Exercice de crise à Ehimé

Le week-end passé a été le théâtre d’un exercice de crise autour de la centrale l’Ikata dans la province d’Ehimé. Le réacteur n°3 pourrait être le prochain à redémarrer, en 2016. Les plans d’urgence sont une des principales préoccupations des populations locales. Surtout pour les 5 000 personnes qui habitent la péninsule Sadamisaki barrée par la centrale. Comment s’enfuir en cas d’accident ?

Lors de l’exercice, qui a impliqué près de 15 000 personnes, 70 habitants de cette péninsule et le gouverneur de la province ont été évacués par bateau. Dans la réalité, la route d’accès au port pourrait être inaccessible. Pour l’exercice, les personnes ont été rassemblées dans un gymnase, ont reçu un comprimé d’iode, subi un test de décontamination, puis transportées par bateau militaire jusqu’à un ferry. En cas d’accident, combien de temps mettra le bateau militaire pour arriver ? Combien de temps faudra-t-il pour que 5 000 personnes subissent le même traitement ?

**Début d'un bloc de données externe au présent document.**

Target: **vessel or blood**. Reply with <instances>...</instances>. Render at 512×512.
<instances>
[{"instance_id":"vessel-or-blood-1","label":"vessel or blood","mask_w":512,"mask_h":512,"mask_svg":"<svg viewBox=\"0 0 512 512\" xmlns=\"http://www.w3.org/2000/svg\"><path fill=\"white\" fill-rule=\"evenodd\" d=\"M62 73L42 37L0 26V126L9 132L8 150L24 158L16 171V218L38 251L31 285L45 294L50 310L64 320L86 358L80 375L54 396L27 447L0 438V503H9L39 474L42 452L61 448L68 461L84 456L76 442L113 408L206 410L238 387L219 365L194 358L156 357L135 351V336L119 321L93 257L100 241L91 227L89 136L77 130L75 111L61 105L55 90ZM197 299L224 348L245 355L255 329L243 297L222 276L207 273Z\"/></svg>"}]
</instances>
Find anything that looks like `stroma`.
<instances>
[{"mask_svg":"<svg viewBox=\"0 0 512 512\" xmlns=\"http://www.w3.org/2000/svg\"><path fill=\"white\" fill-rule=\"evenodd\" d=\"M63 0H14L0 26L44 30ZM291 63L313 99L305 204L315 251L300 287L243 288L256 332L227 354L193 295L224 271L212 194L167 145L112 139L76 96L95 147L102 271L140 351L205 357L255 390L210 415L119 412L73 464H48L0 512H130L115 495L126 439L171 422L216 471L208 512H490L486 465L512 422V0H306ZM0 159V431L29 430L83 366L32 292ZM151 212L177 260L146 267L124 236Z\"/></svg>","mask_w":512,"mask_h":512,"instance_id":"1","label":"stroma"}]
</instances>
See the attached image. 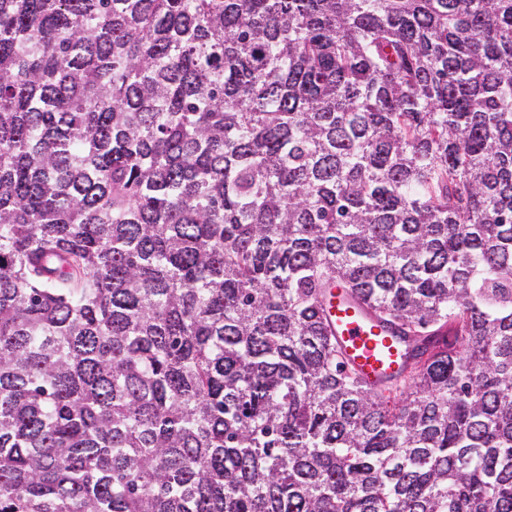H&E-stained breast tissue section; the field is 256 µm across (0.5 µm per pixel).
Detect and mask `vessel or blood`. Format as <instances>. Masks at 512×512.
I'll list each match as a JSON object with an SVG mask.
<instances>
[{"label":"vessel or blood","instance_id":"vessel-or-blood-1","mask_svg":"<svg viewBox=\"0 0 512 512\" xmlns=\"http://www.w3.org/2000/svg\"><path fill=\"white\" fill-rule=\"evenodd\" d=\"M326 313L336 327V341L349 365L366 383H378L402 368L406 360L403 341L371 315L359 311L353 300L333 298L326 305Z\"/></svg>","mask_w":512,"mask_h":512}]
</instances>
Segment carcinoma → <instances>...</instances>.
<instances>
[{
    "label": "carcinoma",
    "mask_w": 512,
    "mask_h": 512,
    "mask_svg": "<svg viewBox=\"0 0 512 512\" xmlns=\"http://www.w3.org/2000/svg\"><path fill=\"white\" fill-rule=\"evenodd\" d=\"M0 512H512V0H0ZM326 313L336 326V341L349 365L366 383L376 384L402 368L407 352L403 341L359 311L352 299L332 298Z\"/></svg>",
    "instance_id": "cac0c4a2"
}]
</instances>
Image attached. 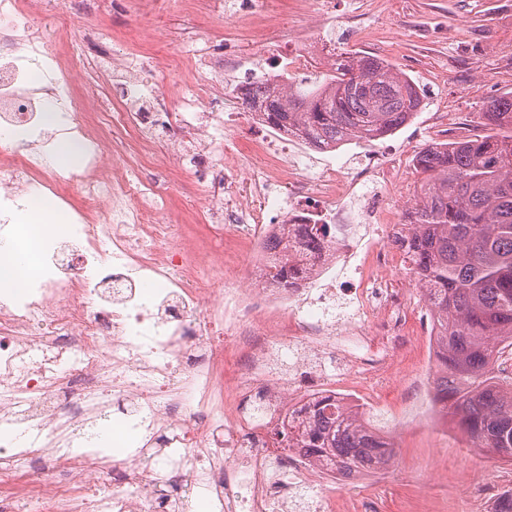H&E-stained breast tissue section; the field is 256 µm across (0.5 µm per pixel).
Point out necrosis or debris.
I'll return each instance as SVG.
<instances>
[{
	"label": "necrosis or debris",
	"instance_id": "obj_1",
	"mask_svg": "<svg viewBox=\"0 0 512 512\" xmlns=\"http://www.w3.org/2000/svg\"><path fill=\"white\" fill-rule=\"evenodd\" d=\"M106 0H0V210L28 189L67 205L75 233L43 239V276L23 294H0V512H182V497L209 512H285L293 491L308 512H334L325 494L336 471L301 452H282L273 431L308 401L351 388L371 396L388 387L394 351L407 347V293L389 273L406 258L408 217L392 223L383 206L385 157L376 150L346 164L308 172L301 137L254 140L212 166L199 141L200 177L224 221L175 224L160 201L166 187L136 182L124 161L128 138L155 146L160 133L194 134L181 112L151 111L175 99L133 75L112 78V52L95 26ZM85 26L77 39L96 60L94 85L72 91L75 67L55 53L74 11ZM332 64L328 45L294 35L282 71L297 78L316 58ZM43 79H29L28 65ZM112 111L94 113L98 89ZM49 128L69 139L80 161L59 166L28 131ZM296 224L332 225L321 258L295 253L306 278L285 288L271 276L253 286L224 285L225 239L246 243L258 267L265 245ZM352 269L348 293L356 314L344 333L335 378L300 385L268 376L272 345L289 353L318 350L334 336L338 269ZM157 289L146 294L143 285ZM245 352L243 379L224 375V349ZM130 405L139 448L122 457L80 449L109 417L108 399ZM151 467H144V460Z\"/></svg>",
	"mask_w": 512,
	"mask_h": 512
}]
</instances>
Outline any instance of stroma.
<instances>
[{"label":"stroma","mask_w":512,"mask_h":512,"mask_svg":"<svg viewBox=\"0 0 512 512\" xmlns=\"http://www.w3.org/2000/svg\"><path fill=\"white\" fill-rule=\"evenodd\" d=\"M233 0H119L98 22L112 41L114 76L140 67L156 86L191 88L213 76L223 104L195 109L178 100L181 112H195L204 139L213 143V162L223 165L224 150L253 138L251 119L233 84L210 74L201 60L210 43L237 50L243 62L259 57L274 72L285 52L286 37L273 35L254 6L233 10ZM360 13L377 21L371 36L348 22ZM322 22L328 42L339 51L377 54L424 86L423 109L411 122L374 142L388 153L384 172L390 204L401 205L415 191L419 175L407 157L426 145L485 133L482 110L489 97L512 92V0H329ZM194 152L166 163L162 150L143 162L144 180L171 179L168 206L181 224L201 223L196 201L203 193L193 173ZM425 309L415 296L409 321L415 338L404 355L395 385L369 403L372 423L395 444L392 465L363 479V496L376 512H481L487 497L512 483V461L448 439L395 427L392 419L414 398L413 379L430 370L419 318Z\"/></svg>","instance_id":"obj_1"}]
</instances>
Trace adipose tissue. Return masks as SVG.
Wrapping results in <instances>:
<instances>
[{
  "label": "adipose tissue",
  "instance_id": "adipose-tissue-1",
  "mask_svg": "<svg viewBox=\"0 0 512 512\" xmlns=\"http://www.w3.org/2000/svg\"><path fill=\"white\" fill-rule=\"evenodd\" d=\"M62 221V216L47 200L24 202L17 215L15 234L9 242L13 263L0 272V286L13 288L24 284L35 267L37 241L44 235L48 225Z\"/></svg>",
  "mask_w": 512,
  "mask_h": 512
}]
</instances>
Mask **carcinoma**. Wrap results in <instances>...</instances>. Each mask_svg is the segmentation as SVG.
<instances>
[{"mask_svg": "<svg viewBox=\"0 0 512 512\" xmlns=\"http://www.w3.org/2000/svg\"><path fill=\"white\" fill-rule=\"evenodd\" d=\"M264 98L265 121L296 130L311 146L333 149L344 140L372 142L419 111L424 93L388 61L356 55L333 74L283 96L256 84L243 94L252 109ZM485 136L434 143L417 155L425 175L415 197L409 244L416 276L439 345L435 400L476 448L512 459V381L494 370L512 347V94L489 100ZM327 224H305L306 249L322 248ZM275 279L297 280L288 241L272 252ZM307 425L283 434L289 448L336 466L351 477L386 464L394 444L372 431L361 414L331 398L304 407Z\"/></svg>", "mask_w": 512, "mask_h": 512, "instance_id": "1", "label": "carcinoma"}]
</instances>
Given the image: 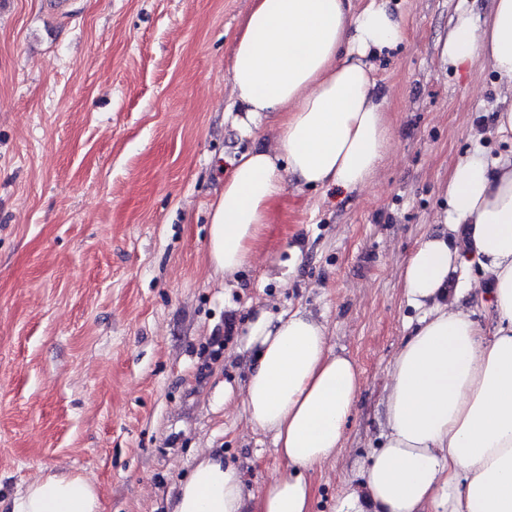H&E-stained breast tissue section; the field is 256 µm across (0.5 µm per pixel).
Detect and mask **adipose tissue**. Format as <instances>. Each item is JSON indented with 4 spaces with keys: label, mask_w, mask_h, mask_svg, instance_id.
I'll use <instances>...</instances> for the list:
<instances>
[{
    "label": "adipose tissue",
    "mask_w": 512,
    "mask_h": 512,
    "mask_svg": "<svg viewBox=\"0 0 512 512\" xmlns=\"http://www.w3.org/2000/svg\"><path fill=\"white\" fill-rule=\"evenodd\" d=\"M405 35L389 0H253L228 70L242 106L234 121L278 133L233 161L211 208L216 276L233 279L253 259L287 179L348 194L370 185L391 151L372 59ZM440 57L457 69L487 65L512 92V0H493L483 17L459 11ZM442 194L440 231L402 269L419 317L384 389L385 441L337 512H512V156L473 148ZM468 297L488 302L491 327ZM243 344L257 358L241 399L247 423L272 433L289 472L250 496L235 467L203 454L173 512H312L310 475L344 444L361 374L328 347L324 323L261 309ZM11 512H99V500L84 477L54 474L30 482Z\"/></svg>",
    "instance_id": "1"
}]
</instances>
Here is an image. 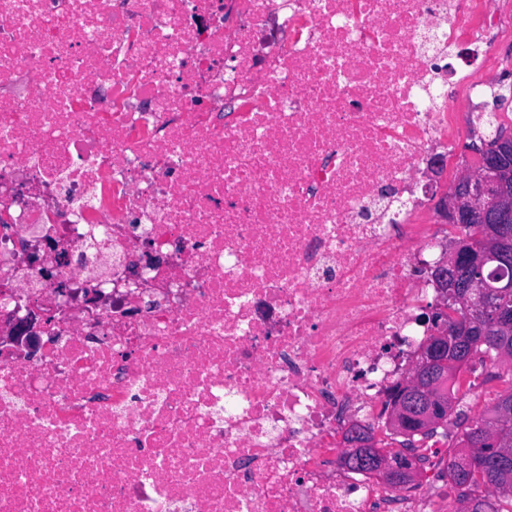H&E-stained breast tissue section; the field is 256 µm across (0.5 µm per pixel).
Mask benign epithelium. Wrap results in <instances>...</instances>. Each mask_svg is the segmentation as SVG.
I'll return each mask as SVG.
<instances>
[{
    "mask_svg": "<svg viewBox=\"0 0 512 512\" xmlns=\"http://www.w3.org/2000/svg\"><path fill=\"white\" fill-rule=\"evenodd\" d=\"M480 165L472 173L463 174L450 196L441 204L444 219L450 224H469L477 221L489 225L487 233L493 242L478 238H464L443 249L441 262L434 266L435 277L454 299L469 311L468 321L458 327L457 336H465L472 327L482 335L498 339L512 332V307H490L487 296L492 278L485 277L483 269L490 261H512V169L504 168L501 156L512 151V135L481 144H472ZM448 366V331L440 329L420 350V357L410 375L401 382L400 393L391 400L389 413L393 423L404 433L418 431L423 422L437 420V408L430 399L435 378ZM500 439L497 431L481 430L476 434L475 447L469 455L468 470L479 472L489 481L498 471L512 464V456L486 446ZM343 441L345 456H361L366 473L392 485L415 483L421 477V468L410 454L396 457L380 447L376 437L363 435L351 427Z\"/></svg>",
    "mask_w": 512,
    "mask_h": 512,
    "instance_id": "7a95c632",
    "label": "benign epithelium"
}]
</instances>
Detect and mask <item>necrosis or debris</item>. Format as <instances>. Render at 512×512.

La distribution des comprimés d’iode reste très limitée : ils doivent être distribués dans un rayon de 5 km seulement, par des médecins, lors de réunions publiques d’information. Seulement 30% des personnes concernées sont venues les chercher (1 600 personnes sur 5 300). Il n’est as prévu d’envoi à domicile, comme en Europe.

De son côté la télévision publique NHK a interrogé les maires des communes de la province d’Oïta sur l’île de Kyûshû, qui fait face à la péninsule où il y a la centrale. En cas d’accident, ces communes doivent accueillir les évacués qui viendront par bateau. Mais les maires ne sont pas satisfaits par le plan d’urgence : 12 sur 18 pensent qu’il n’est pas réaliste. 8 pensent qu’ils ne pourront pas accueillir les réfugiés s’il y a un fort séisme en même temps car ils devront prendre en charge leurs propres résidents. 13 demandent plus d’explications sur le plan d’urgence.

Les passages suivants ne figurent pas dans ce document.